## [TRY IT]
Revise the material below by replacing "Source code" with "Listing" wherever it occurs, keeping everything else unchanged. Leave the pictures out of your answer.

## [RECORDS SUPPLIED]
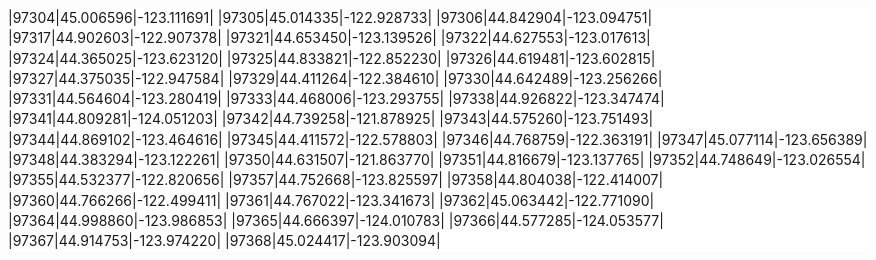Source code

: |97304|45.006596|-123.111691| 
|97305|45.014335|-122.928733| 
|97306|44.842904|-123.094751| 
|97317|44.902603|-122.907378| 
|97321|44.653450|-123.139526| 
|97322|44.627553|-123.017613| 
|97324|44.365025|-123.623120| 
|97325|44.833821|-122.852230| 
|97326|44.619481|-123.602815| 
|97327|44.375035|-122.947584| 
|97329|44.411264|-122.384610| 
|97330|44.642489|-123.256266| 
|97331|44.564604|-123.280419| 
|97333|44.468006|-123.293755| 
|97338|44.926822|-123.347474| 
|97341|44.809281|-124.051203| 
|97342|44.739258|-121.878925| 
|97343|44.575260|-123.751493| 
|97344|44.869102|-123.464616| 
|97345|44.411572|-122.578803| 
|97346|44.768759|-122.363191| 
|97347|45.077114|-123.656389| 
|97348|44.383294|-123.122261| 
|97350|44.631507|-121.863770| 
|97351|44.816679|-123.137765| 
|97352|44.748649|-123.026554| 
|97355|44.532377|-122.820656| 
|97357|44.752668|-123.825597| 
|97358|44.804038|-122.414007| 
|97360|44.766266|-122.499411| 
|97361|44.767022|-123.341673| 
|97362|45.063442|-122.771090| 
|97364|44.998860|-123.986853| 
|97365|44.666397|-124.010783| 
|97366|44.577285|-124.053577| 
|97367|44.914753|-123.974220| 
|97368|45.024417|-123.903094|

## [OUTPUT FOR THIS TASK]
Listing

: |97304|45.006596|-123.111691| 
|97305|45.014335|-122.928733| 
|97306|44.842904|-123.094751| 
|97317|44.902603|-122.907378| 
|97321|44.653450|-123.139526| 
|97322|44.627553|-123.017613| 
|97324|44.365025|-123.623120| 
|97325|44.833821|-122.852230| 
|97326|44.619481|-123.602815| 
|97327|44.375035|-122.947584| 
|97329|44.411264|-122.384610| 
|97330|44.642489|-123.256266| 
|97331|44.564604|-123.280419| 
|97333|44.468006|-123.293755| 
|97338|44.926822|-123.347474| 
|97341|44.809281|-124.051203| 
|97342|44.739258|-121.878925| 
|97343|44.575260|-123.751493| 
|97344|44.869102|-123.464616| 
|97345|44.411572|-122.578803| 
|97346|44.768759|-122.363191| 
|97347|45.077114|-123.656389| 
|97348|44.383294|-123.122261| 
|97350|44.631507|-121.863770| 
|97351|44.816679|-123.137765| 
|97352|44.748649|-123.026554| 
|97355|44.532377|-122.820656| 
|97357|44.752668|-123.825597| 
|97358|44.804038|-122.414007| 
|97360|44.766266|-122.499411| 
|97361|44.767022|-123.341673| 
|97362|45.063442|-122.771090| 
|97364|44.998860|-123.986853| 
|97365|44.666397|-124.010783| 
|97366|44.577285|-124.053577| 
|97367|44.914753|-123.974220| 
|97368|45.024417|-123.903094|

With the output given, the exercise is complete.